[Text shown]

· · · · · · ·

Zookeeper Study Summary

By | February 26, 2016
Share the joy
  •  
  •  
  •  
  •  
  •  
  •  

In terms of CAP theorem, Zookeeper is a CP system. It emphasizes consistency in distributed system. It is a Leader – Follower based system. Zookeeper assumes that at least n/2+1 nodes are available. This guarantees brain-split won’t happen to zookeeper.

How to handle partial failure?
For example, there are 5 nodes. 2 of them are down. The rest of 3 keeps working. Because more than half is running. If another one is down, only 2 are working. When client connects to one of the 2 working nodes. Even though 2 of them are not down. But because 2 nodes know that less than 3 nodes are available among them, the 2 nodes will become unavailable to client. We should know that 3 out of 5 nodes are down is unacceptable to zookeeper.

How to write?
When a client submits a write request. This request will be forwarded to leader. Then leader will forward this write request to all followers. Only more than n/2+1 nodes acknowledged, then it means a write is successful. Write to data will be firstly persistent to disk, then it will be available in memory.

How to read?

· · · · · · ·

[Raw data]

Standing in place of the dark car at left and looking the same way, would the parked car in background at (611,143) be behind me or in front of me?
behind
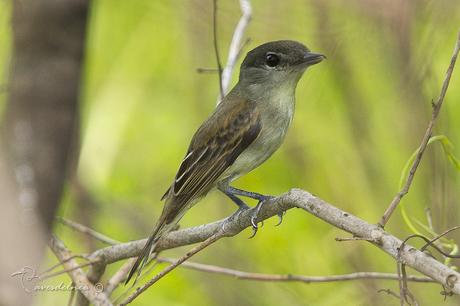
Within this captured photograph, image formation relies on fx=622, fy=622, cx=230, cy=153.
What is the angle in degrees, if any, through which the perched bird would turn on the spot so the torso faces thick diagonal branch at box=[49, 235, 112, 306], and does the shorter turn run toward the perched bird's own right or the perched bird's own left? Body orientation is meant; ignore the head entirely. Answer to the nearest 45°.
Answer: approximately 135° to the perched bird's own right

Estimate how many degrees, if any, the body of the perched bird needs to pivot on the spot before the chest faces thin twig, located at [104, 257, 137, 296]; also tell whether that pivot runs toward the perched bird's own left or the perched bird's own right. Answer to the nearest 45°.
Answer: approximately 135° to the perched bird's own right

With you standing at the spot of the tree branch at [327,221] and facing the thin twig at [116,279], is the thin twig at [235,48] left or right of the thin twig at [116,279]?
right

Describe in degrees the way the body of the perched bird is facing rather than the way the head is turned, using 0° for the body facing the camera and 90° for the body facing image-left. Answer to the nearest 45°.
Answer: approximately 270°
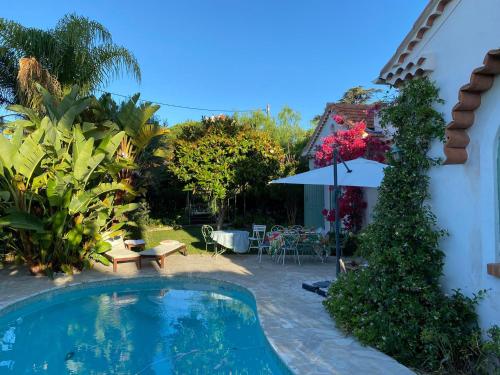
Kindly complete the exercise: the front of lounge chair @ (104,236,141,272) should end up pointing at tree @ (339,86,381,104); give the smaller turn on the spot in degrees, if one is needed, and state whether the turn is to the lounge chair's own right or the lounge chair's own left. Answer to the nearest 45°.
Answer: approximately 90° to the lounge chair's own left

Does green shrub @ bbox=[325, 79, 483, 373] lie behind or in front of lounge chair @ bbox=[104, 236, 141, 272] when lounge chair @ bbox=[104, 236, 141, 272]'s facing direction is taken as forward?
in front

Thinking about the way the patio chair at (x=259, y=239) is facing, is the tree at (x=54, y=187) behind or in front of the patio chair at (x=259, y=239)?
in front

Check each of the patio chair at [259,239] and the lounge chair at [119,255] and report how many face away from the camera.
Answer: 0

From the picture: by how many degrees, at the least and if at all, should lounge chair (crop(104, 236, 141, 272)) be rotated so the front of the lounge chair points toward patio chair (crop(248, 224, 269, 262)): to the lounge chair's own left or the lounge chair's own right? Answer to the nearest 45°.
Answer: approximately 45° to the lounge chair's own left

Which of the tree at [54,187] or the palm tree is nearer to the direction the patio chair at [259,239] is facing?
the tree

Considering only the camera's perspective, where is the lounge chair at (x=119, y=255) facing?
facing the viewer and to the right of the viewer

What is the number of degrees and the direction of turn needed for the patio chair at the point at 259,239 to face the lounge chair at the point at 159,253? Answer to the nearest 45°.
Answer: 0° — it already faces it

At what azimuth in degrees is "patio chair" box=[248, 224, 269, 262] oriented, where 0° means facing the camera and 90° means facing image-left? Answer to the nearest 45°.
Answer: approximately 45°
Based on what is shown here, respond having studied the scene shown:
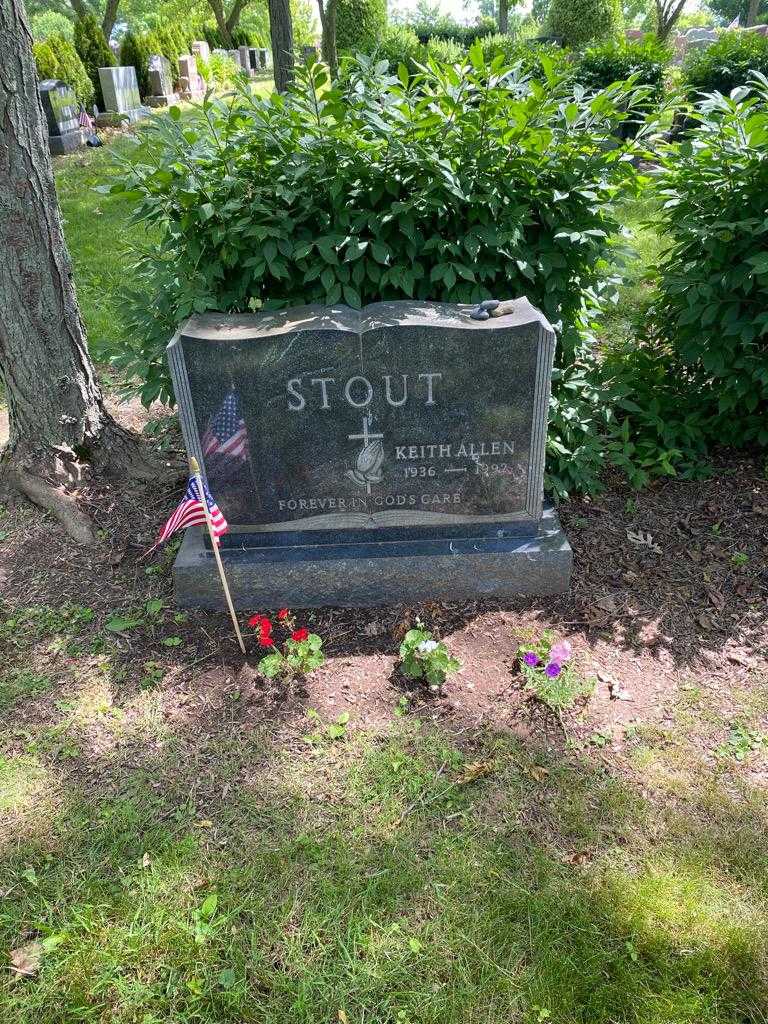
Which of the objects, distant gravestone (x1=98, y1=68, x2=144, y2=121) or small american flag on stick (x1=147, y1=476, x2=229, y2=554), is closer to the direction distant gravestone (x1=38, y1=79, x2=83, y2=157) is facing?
the small american flag on stick

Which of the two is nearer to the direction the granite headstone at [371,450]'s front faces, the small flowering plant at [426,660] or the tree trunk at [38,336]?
the small flowering plant

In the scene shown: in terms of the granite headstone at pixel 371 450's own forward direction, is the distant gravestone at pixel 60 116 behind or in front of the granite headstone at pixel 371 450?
behind

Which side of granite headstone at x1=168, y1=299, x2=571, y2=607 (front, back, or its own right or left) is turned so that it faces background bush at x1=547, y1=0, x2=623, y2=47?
back

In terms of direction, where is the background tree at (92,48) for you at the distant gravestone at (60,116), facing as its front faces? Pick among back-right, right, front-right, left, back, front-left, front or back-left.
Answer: back-left

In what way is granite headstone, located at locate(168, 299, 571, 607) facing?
toward the camera

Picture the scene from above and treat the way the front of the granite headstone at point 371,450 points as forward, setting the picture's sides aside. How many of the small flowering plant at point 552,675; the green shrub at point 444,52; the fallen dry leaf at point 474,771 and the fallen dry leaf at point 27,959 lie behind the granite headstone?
1

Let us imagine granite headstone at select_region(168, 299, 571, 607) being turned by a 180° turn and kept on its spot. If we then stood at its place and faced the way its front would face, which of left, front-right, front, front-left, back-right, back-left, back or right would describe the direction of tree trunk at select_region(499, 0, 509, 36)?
front

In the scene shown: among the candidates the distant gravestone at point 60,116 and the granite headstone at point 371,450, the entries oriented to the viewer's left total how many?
0

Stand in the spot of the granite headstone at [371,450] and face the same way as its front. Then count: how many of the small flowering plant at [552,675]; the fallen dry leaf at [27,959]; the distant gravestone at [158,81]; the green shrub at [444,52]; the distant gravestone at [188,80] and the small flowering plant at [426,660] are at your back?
3

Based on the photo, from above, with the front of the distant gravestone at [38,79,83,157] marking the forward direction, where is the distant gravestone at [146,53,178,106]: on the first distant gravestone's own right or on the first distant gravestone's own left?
on the first distant gravestone's own left

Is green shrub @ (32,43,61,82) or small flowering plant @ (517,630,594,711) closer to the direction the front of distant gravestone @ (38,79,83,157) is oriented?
the small flowering plant

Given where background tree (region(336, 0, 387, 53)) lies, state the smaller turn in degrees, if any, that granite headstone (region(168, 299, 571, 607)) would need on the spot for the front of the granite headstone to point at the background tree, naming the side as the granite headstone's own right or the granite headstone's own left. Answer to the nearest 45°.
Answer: approximately 180°

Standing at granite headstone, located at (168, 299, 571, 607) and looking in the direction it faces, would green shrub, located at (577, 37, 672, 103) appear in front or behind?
behind

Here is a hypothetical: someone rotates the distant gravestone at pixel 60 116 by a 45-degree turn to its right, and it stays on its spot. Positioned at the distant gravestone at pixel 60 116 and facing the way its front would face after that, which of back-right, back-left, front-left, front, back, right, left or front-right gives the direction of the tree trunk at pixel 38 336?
front

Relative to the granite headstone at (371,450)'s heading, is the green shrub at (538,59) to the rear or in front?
to the rear
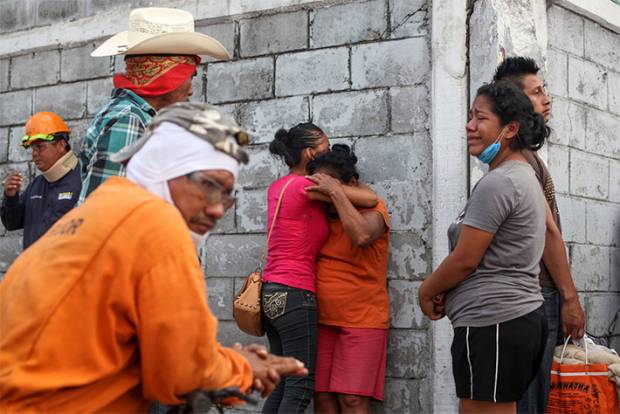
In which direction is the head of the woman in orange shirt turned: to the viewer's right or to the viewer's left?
to the viewer's left

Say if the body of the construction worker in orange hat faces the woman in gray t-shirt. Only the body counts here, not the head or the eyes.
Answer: no

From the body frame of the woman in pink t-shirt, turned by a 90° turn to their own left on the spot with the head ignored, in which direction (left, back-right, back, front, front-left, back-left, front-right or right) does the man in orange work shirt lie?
back-left

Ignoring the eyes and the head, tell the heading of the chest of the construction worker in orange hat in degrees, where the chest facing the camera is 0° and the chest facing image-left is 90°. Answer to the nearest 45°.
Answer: approximately 45°

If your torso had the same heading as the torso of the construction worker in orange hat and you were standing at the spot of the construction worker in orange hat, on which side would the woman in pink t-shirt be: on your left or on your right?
on your left

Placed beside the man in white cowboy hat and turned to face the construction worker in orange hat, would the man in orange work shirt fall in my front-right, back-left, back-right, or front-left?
back-left

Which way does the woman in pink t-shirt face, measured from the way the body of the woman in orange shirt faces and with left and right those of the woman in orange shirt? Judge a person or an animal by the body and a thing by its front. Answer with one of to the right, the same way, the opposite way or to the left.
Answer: the opposite way

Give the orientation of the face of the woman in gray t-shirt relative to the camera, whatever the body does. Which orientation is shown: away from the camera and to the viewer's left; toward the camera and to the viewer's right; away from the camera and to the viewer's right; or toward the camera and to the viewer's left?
toward the camera and to the viewer's left

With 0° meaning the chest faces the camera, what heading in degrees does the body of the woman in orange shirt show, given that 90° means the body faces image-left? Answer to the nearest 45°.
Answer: approximately 45°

· · · · · · ·

[About this task]
According to the Zookeeper summary, what kind of system is Zookeeper in terms of the CAP theorem?

[Your solution]
It is a CP system.